Metode ini ditetapkan oleh ibnu katsir dalam tafsirnya. hingga kemudian memposisikan tafsir ibnu katsir sebagai salah satu diantara sekian tafsir terbaik yang menjadi rujukan para pakar keilmuan dan  generasi setelahnya pula banyak mengadopsi ide-ide ibnu katsir.

Anda dapat mencermati bagaimana ibnu katsir menafsirkan Al-quran dalam contoh berikut. firman Allah QS. Al baqarah:254 ,

يآيّها الّذين ءامنوآ انفقوا ممّا رزقنكم مّن قبل ان يأتى يوم لاّ بيع فيه ولا خلّة ولا شفعة والكفرون هم الظّلمون.

Hai orang-orang yang beriman, belanjakanlah ( di jalan Allah) sebagian dari rezeki yang telah kami berikan kepadamu sebelum datang hari yang pada hari itu tidak ada lagi jual beli dan tidak ada lagi syafaat . Dan orang-orang kafir itulah orang yang dzalim.”

Allah memerintahkan hamba-hamba-Nya menginfakan sebagian rezeki yang dianugrahi Allah dijalan kebaikan, sebagai pebendaharaan pahala disisi Tuhan yang memiliki mereka. Merupakan anjuran agar mereka segera menginfakan hartanya semasa didunia.

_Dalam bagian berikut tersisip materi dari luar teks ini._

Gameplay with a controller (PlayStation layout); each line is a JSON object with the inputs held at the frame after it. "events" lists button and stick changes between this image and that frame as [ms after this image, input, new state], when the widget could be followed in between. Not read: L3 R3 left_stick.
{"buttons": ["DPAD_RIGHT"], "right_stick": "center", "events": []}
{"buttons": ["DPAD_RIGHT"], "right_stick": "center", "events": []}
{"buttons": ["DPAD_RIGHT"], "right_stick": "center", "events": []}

sebelum datang hari”, yaitu hari kiamat.

Yang pada hari itu tidak ada lagi jual beli dan tidak ada lagi persahabatn yang akrab dan tidak ada lagi syafaat.” Tidak seorang pun yang menjual diri dan menggadaikan harta meski ia memiliki emas seluas dunia . tidak ada lagi koneksi bahkan hubungan kekerabatan. Firman Allah Subhanallahu Ta’ala:

فاذ نفخ في الصّور فلا أنساب بينهم يومئذ ولا يتساءلون.

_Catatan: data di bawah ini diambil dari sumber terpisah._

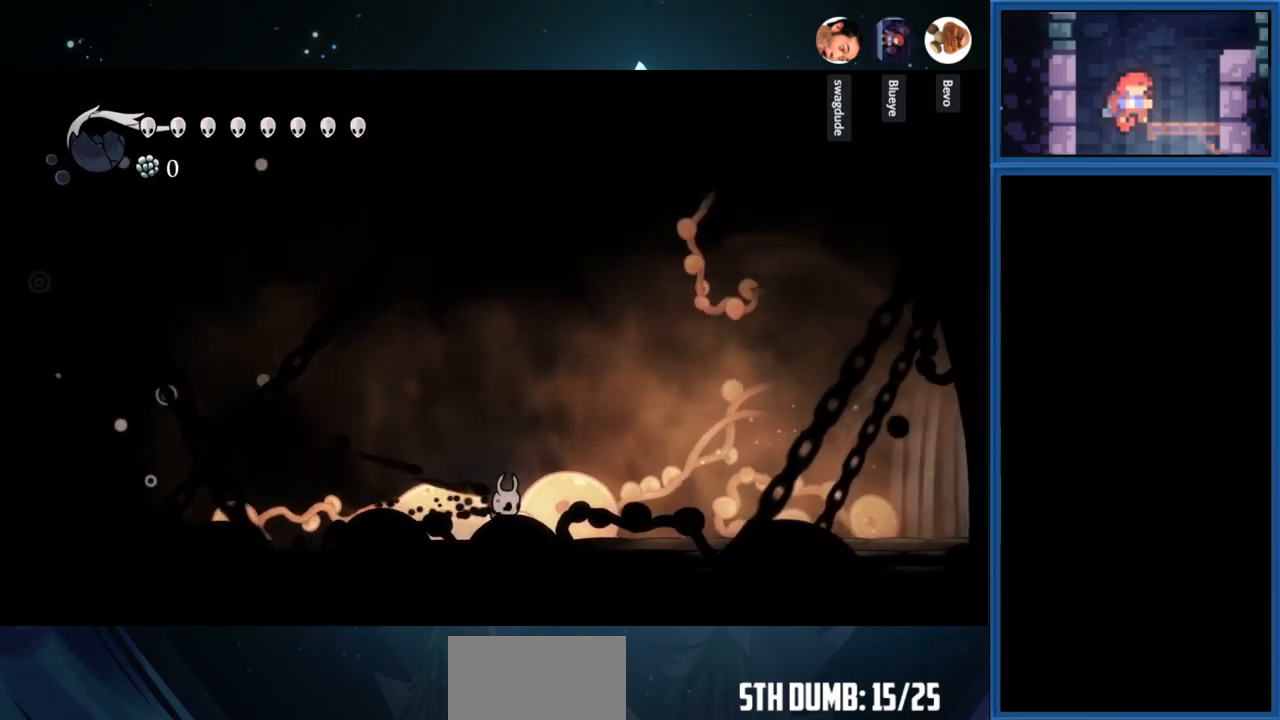
{"buttons": ["DPAD_RIGHT"], "right_stick": "center", "events": []}
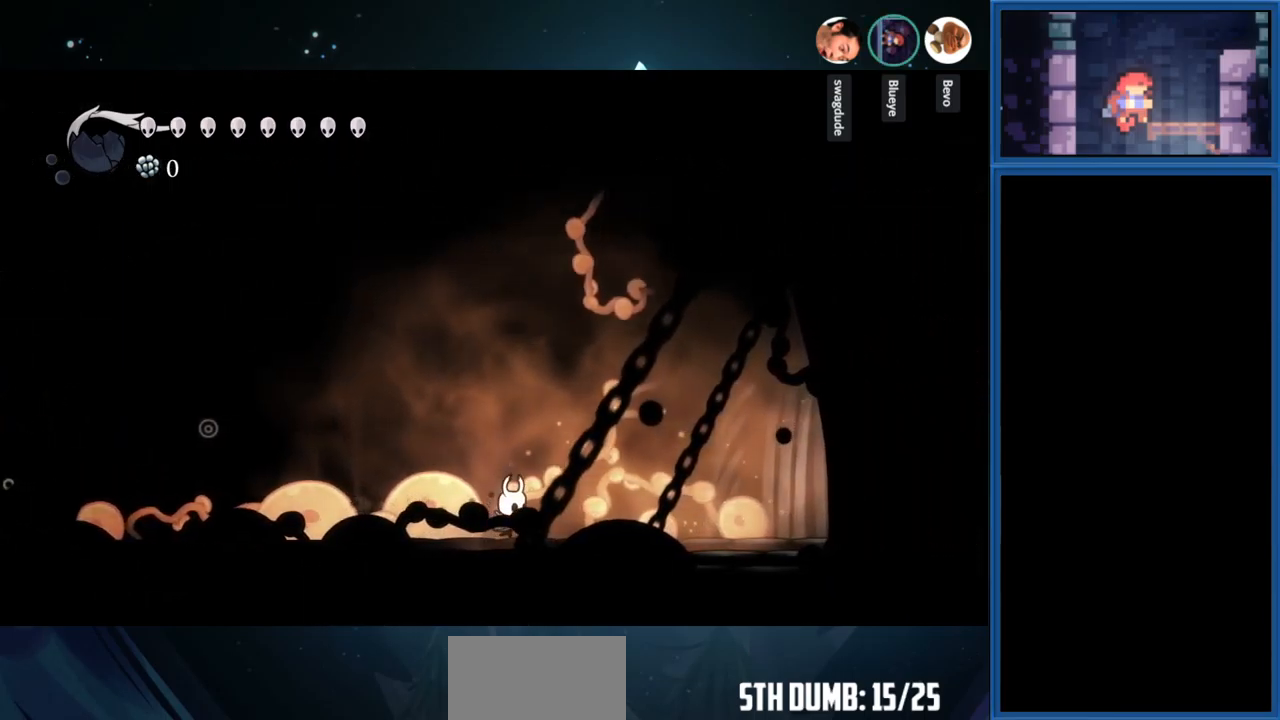
{"buttons": ["DPAD_RIGHT"], "right_stick": "center", "events": []}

apabila sangkakala ditiup maka tidak ada lagi pertalian nasab diantara mereka pada hari itu, dan tidak ada pula mereka saling bertanya.” ( QS. Al mukminun: 101)

dan tidak ada lagi syafaat”. Pertolongan mereka yang menolong sama sekali tidak berarti.

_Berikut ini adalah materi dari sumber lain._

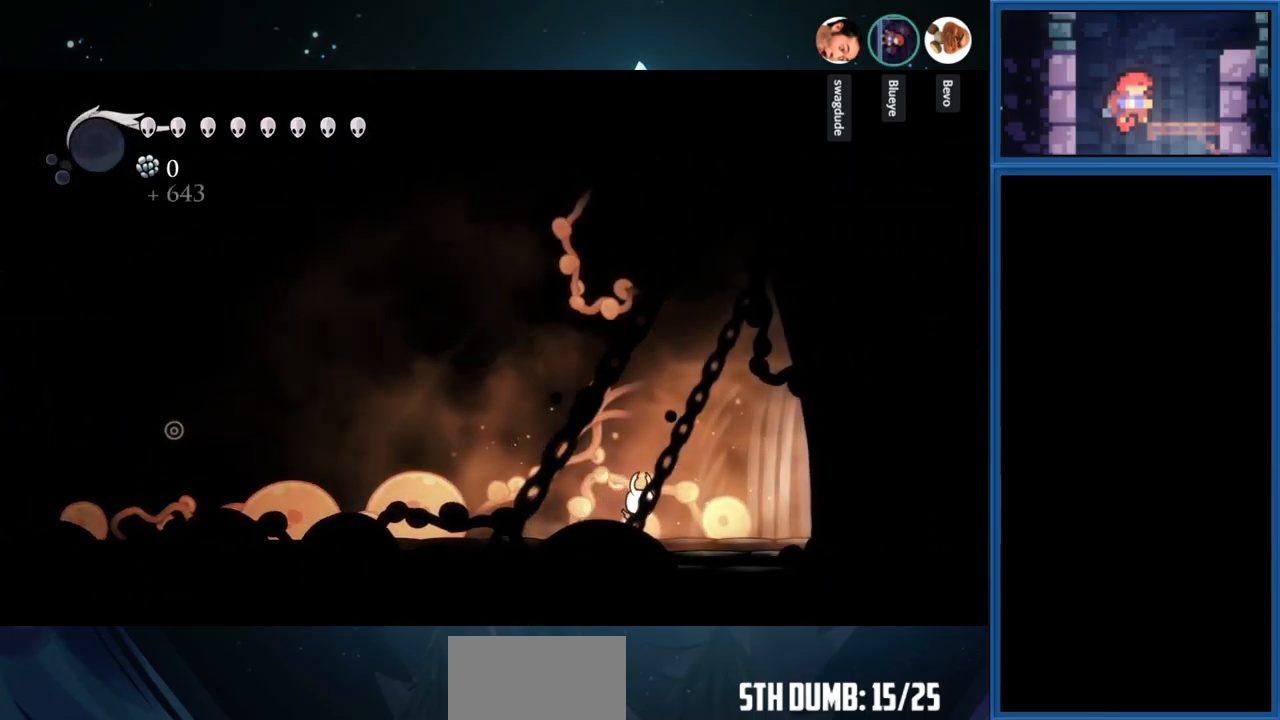
{"buttons": ["DPAD_RIGHT"], "right_stick": "center", "events": []}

Dan orang-orang kafir itulah orang-orang yang zalim”. Merupakan bentuk pembatasan mubtada pada khabarnya. Bahwa tidak ada seorang zalim yang paling zalim dari siapa yang mendapat label kafir dari Allah pada hari itu. Ibnu abi Hatim meriwayatkan  pernyataan atha bin Dinar . “ segala puji bagi Allah yang berfirman, “Dan orang-orang kafir itulah orang-orang yang zalim”. Dan bukan “ Dan orang-orang zalim itulah orang-orang yang kafir”.

Firman Allah Subhanallahu Ta’ala:

ولقد أهلقنا ما حولكم من القرى وصرّفىا الايات لعلّهم يرجعون.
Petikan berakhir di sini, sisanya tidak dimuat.